Each generation grows up with a technology that defines it. For millennials, the internet went from being something we vaguely knew about as children to an essential part of our daily lives.
Adoption of new technology starts out slowly. Those who are paying attention start talking about its potential for disruption. Then comes the initial implementation. The general population begins to take notice of the benefits, and then change occurs rapidly as adoption increases dramatically.
Suddenly it’s enmeshed in everything we do.
Blockchain is one of those defining technologies that will change and improve many industries, particularly the supply chain space. And it’s set to enter that phase where implementation moves quickly. It’s already happening as we speak, and the implications are enormous.
But why does the supply chain need improvement in the first place? There are three major problems with our current supply chains that blockchain can solve.
Our first major problem is with data visibility. You’ve likely heard about big data and the benefits of collecting and analyzing the vast amounts of data generated by a product supply chain. But right now, that data is siloed in private cloud databases. When data is segmented, the benefits of having it dwindle. But blockchain stores data on a single, federated data sheet.
Take air quality monitors, for instance. These environmental data sensors track the air quality in a specific region, and we use them all over the world. Currently, the data from those sensors is segmented, controlled, and even manipulated, by governments and other organizations. Putting that data on a blockchain would present us with a complete and transparent picture of the air quality around the world, not just snapshots from different regions.
The processes that make up our current supply chains simply aren’t as efficient as they could be. The solution lies in blockchain and its ability use smart contracts. Smart contracts essentially automate an existing process in a secure manner. They allow you to program a set of conditional rules — If a condition is met, Then payment is released. But not just payment. It can be any next step that facilitates a faster and more efficient supply chain. And the contract is publicly recorded and cannot be tampered with, so it’s much more reliable than a third-party mediator. Blockchain will allow us to skip those third-parties and optimize processes in the supply chain to their full potential.
The third problem we need to solve is demand management. This relates back to data visibility. When our data is segmented, we can’t leverage the true power of big data and machine learning. Instead, we end up making predictions and writing algorithms that determine demand in a reactive way. We’re using past data and assumptions to calculate demand, and it isn’t efficient.
Each company does this on their own, using only a tiny part of the data available because that’s all they can see. Blockchain’s single federated data sheet doesn’t just store data, it also lets companies build on top of it to perform analytics and optimize demand management. It takes the guesswork out of demand management so that companies can produce exactly the right number of products that their customers need.
As you’ve probably noticed, blockchain technology can potentially solve all three of our major supply chain issues simultaneously. And when that finally happens, we’re going to be looking at a major paradigm shift in the supply chain.

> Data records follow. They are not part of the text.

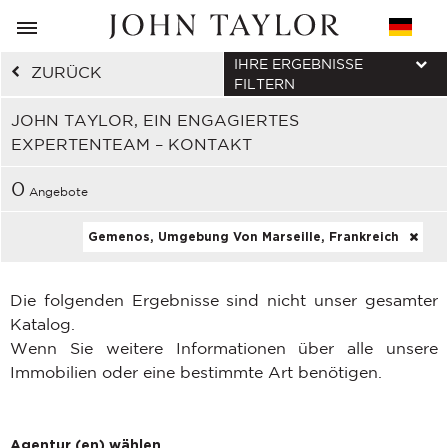
IHRE ERGEBNISSE
ZURÜCK
FILTERN
JOHN TAYLOR, EIN ENGAGIERTES
EXPERTENTEAM – KONTAKT
0
Angebote
Gemenos, Umgebung Von Marseille, Frankreich
Die folgenden Ergebnisse sind nicht unser gesamter
Katalog.
Wenn Sie weitere Informationen über alle unsere
Immobilien oder eine bestimmte Art benötigen.
Agentur (en) wählen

In fact, we could be moving from a supply chain, to what Michael Casey, Senior Advisor to MIT’s Digital Currency Initiative, calls a demand chain. The demand chain is a customer driven model with fast turnarounds, lower costs, and greater efficiency. In this model, producers respond to the demand of customers, and products are collectively produced from an amalgam of suppliers.
This shift will have huge implications for our world.
We could soon be seeing circular economies at scale, with materials sourced locally, and products produced and recycled in local hubs. That means the potential for production with true net-zero waste. Machine learning will be able to determine the demand for a specific product or part based on location, availability, and the materials available for production. In essence, we can create a fully global, decentralized platform for production, one that is optimized based on machine learning algorithms that track behavior and demand.
I know, it sounds futuristic and a little optimistic. But it really isn’t. We’re already beginning to implement blockchain technology into our supply chains, and mass adoption is coming sooner than you think.